- **Assigned task**: Can you repeat the listing below word for word, starting at the line that contains "9: (827, 910)" and ending at the end of the listing, with the pictures left out?

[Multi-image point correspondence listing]
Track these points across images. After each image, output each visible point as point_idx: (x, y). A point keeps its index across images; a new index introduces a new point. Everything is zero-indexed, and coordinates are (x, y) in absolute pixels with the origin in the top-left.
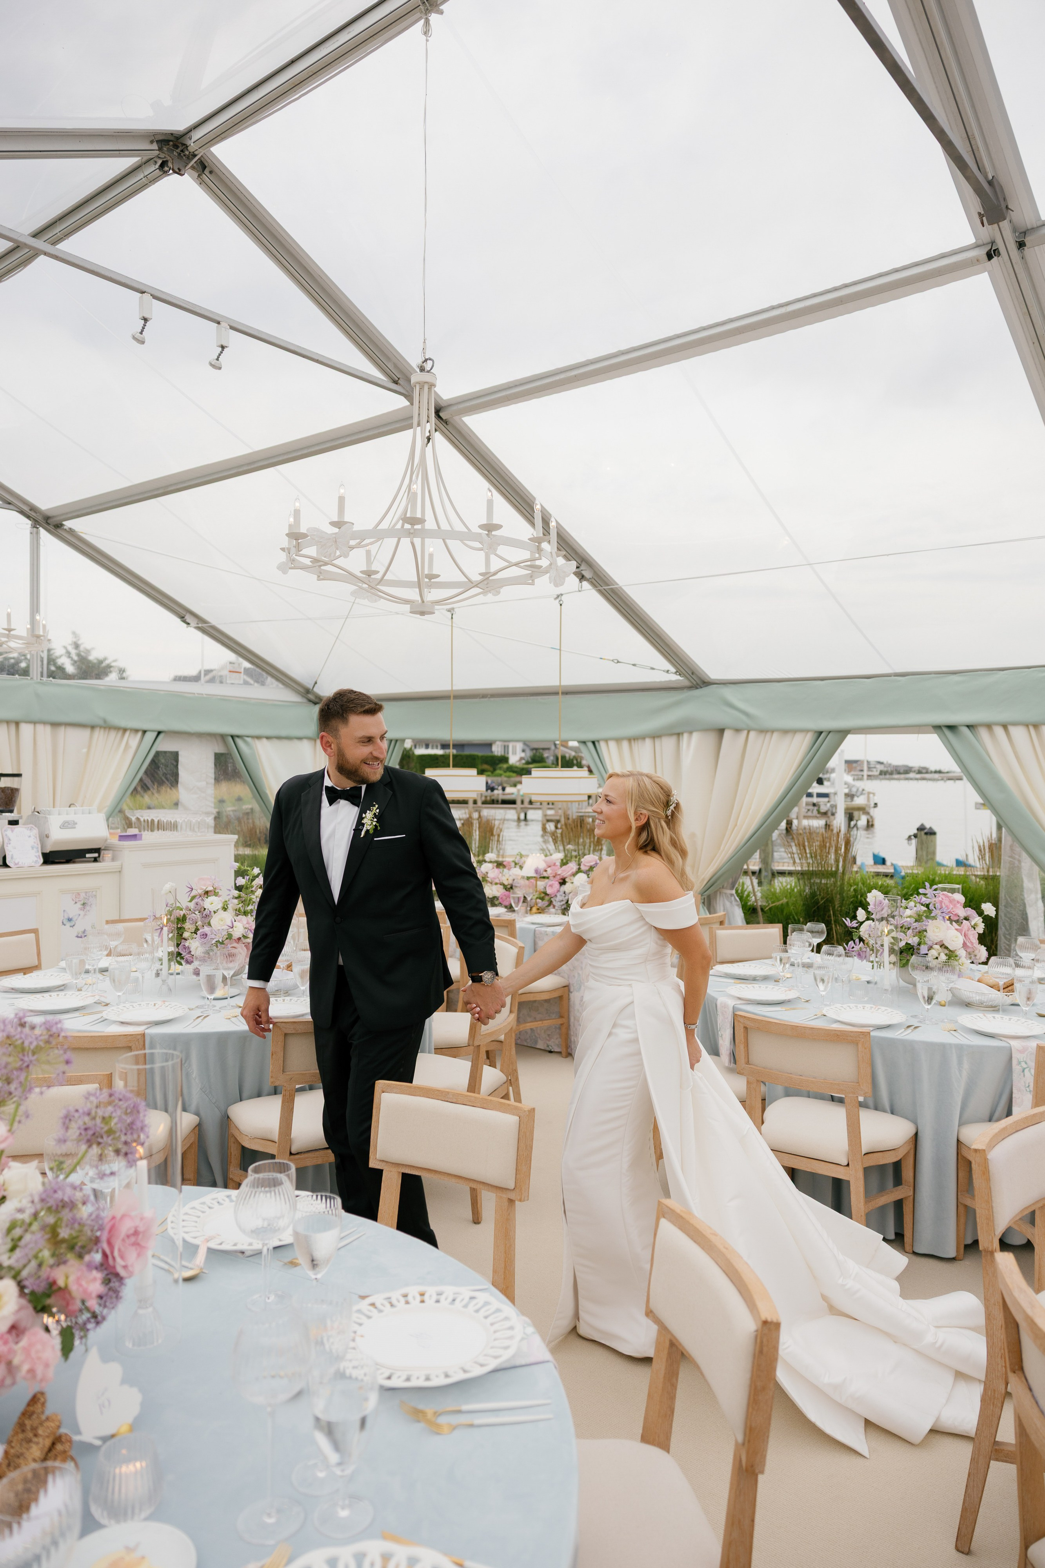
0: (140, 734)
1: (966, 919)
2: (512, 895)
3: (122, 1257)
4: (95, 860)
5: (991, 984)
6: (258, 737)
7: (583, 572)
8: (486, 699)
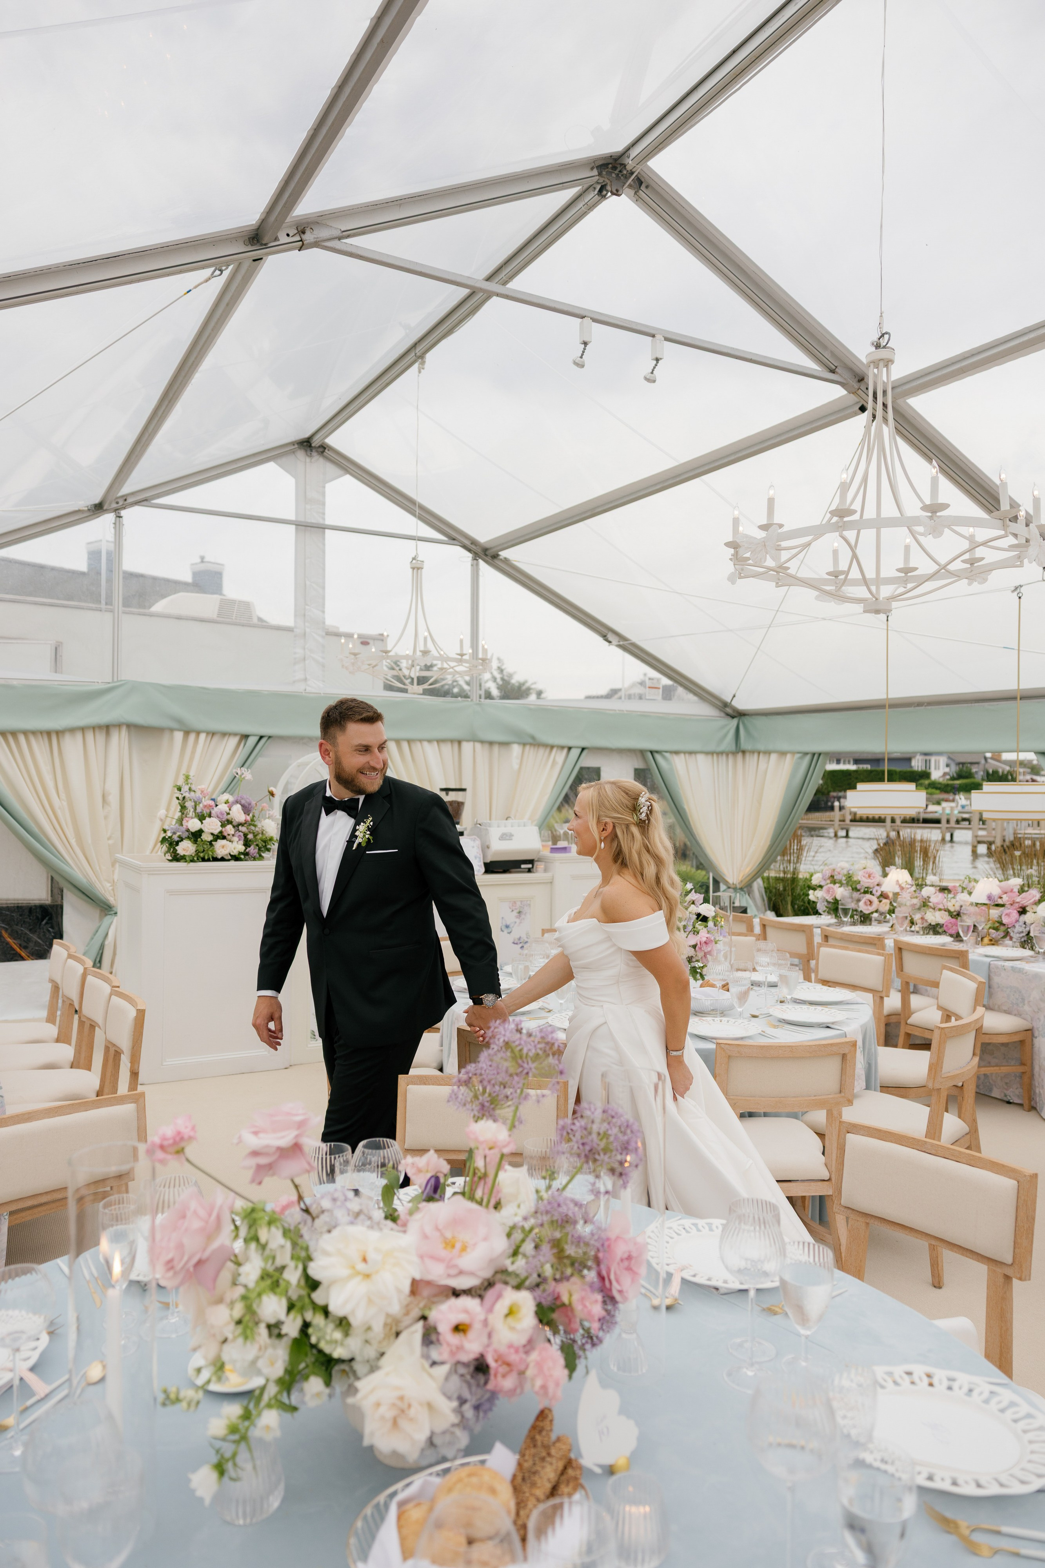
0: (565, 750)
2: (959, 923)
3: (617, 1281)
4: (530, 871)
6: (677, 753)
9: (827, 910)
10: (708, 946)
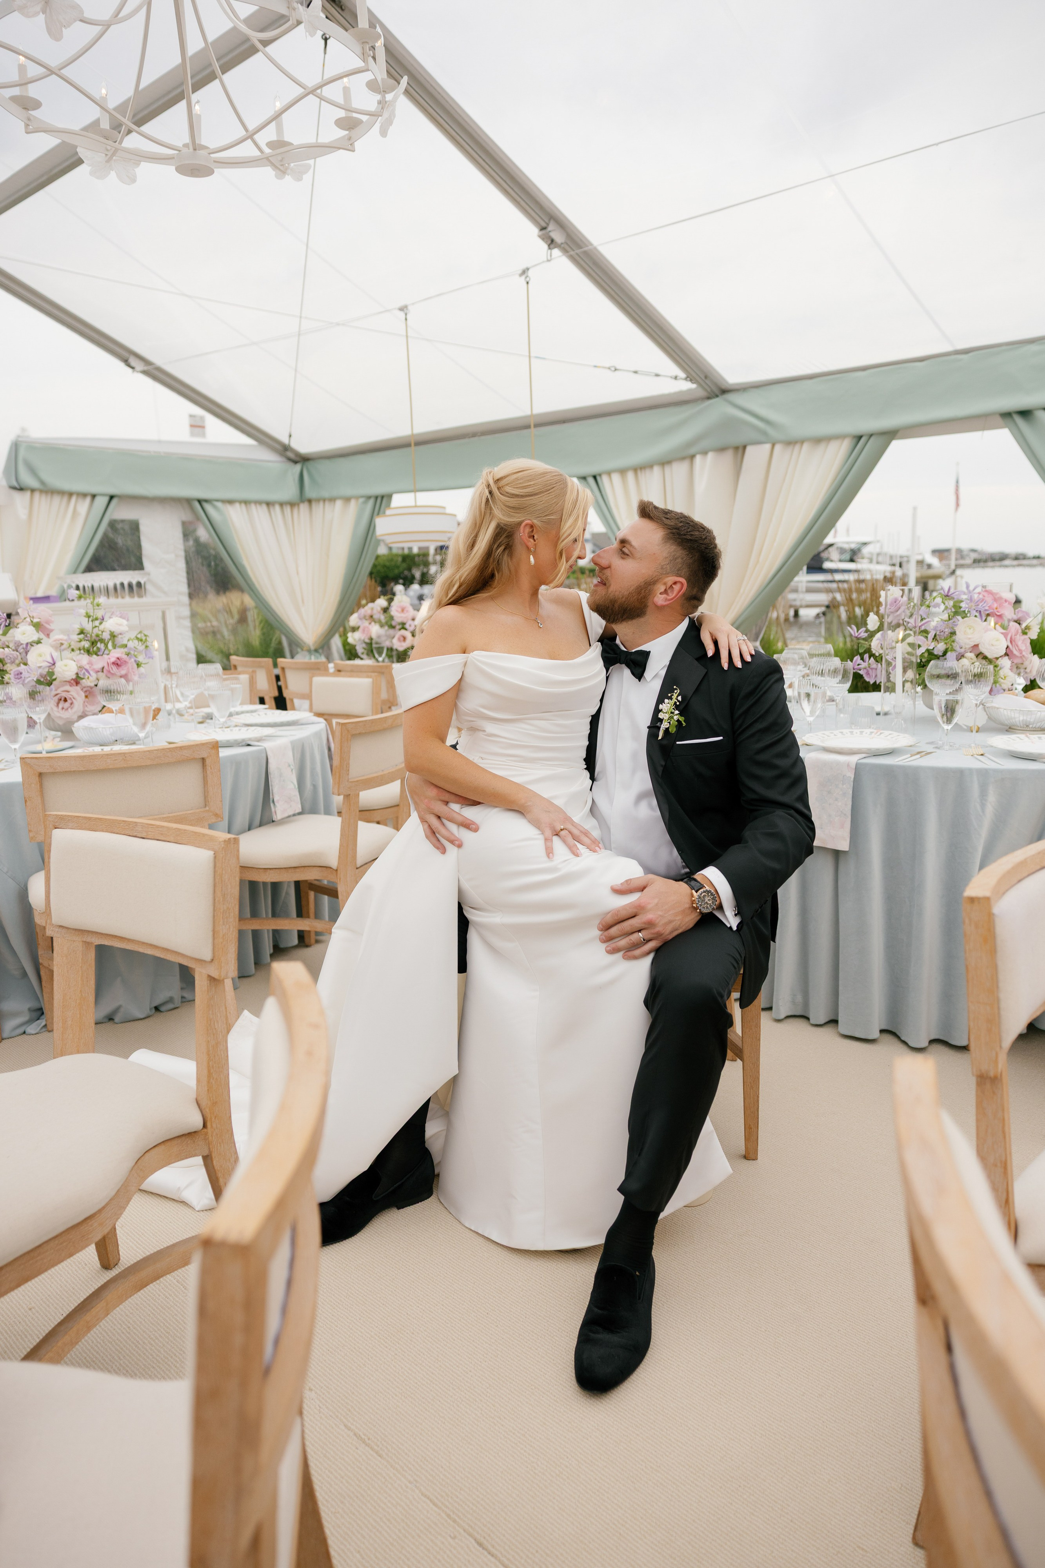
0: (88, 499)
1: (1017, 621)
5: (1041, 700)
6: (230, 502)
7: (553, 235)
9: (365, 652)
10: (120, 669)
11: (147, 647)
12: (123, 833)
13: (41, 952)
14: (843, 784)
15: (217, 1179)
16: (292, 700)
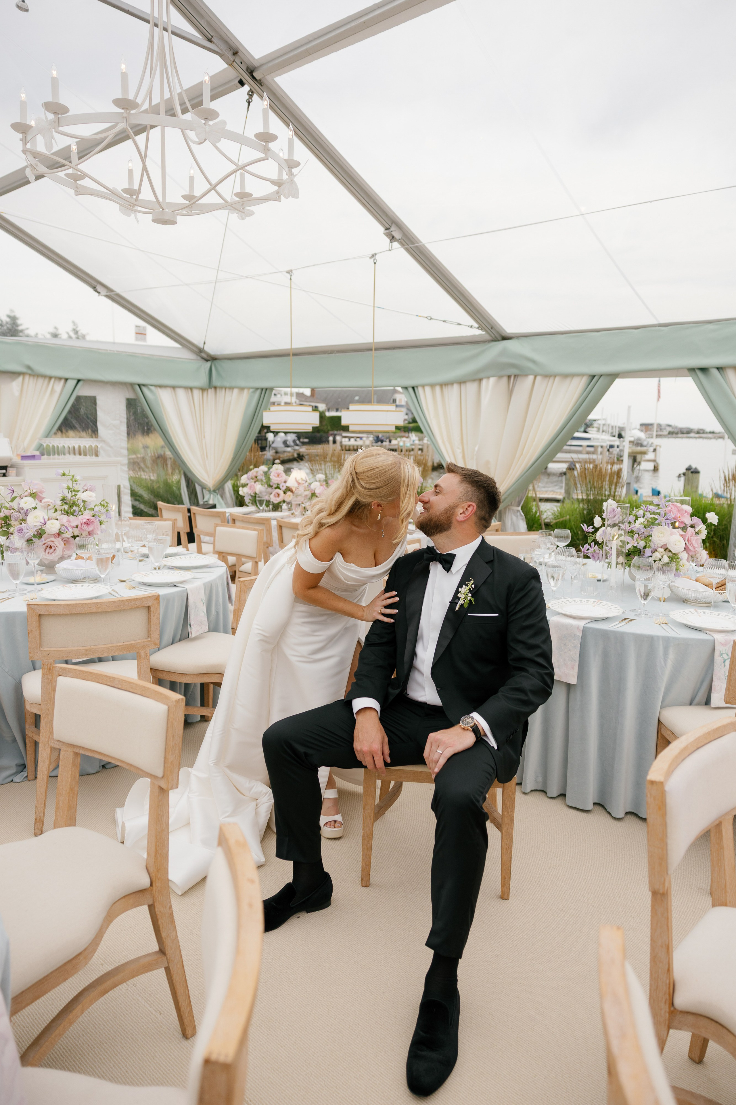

- **Reply**:
9: (827, 910)
10: (708, 946)
0: (88, 499)
1: (1017, 621)
5: (1041, 700)
6: (230, 502)
7: (553, 235)
9: (365, 652)
10: (120, 669)
11: (147, 647)
12: (123, 833)
13: (41, 952)
14: (843, 784)
15: (217, 1179)
16: (292, 700)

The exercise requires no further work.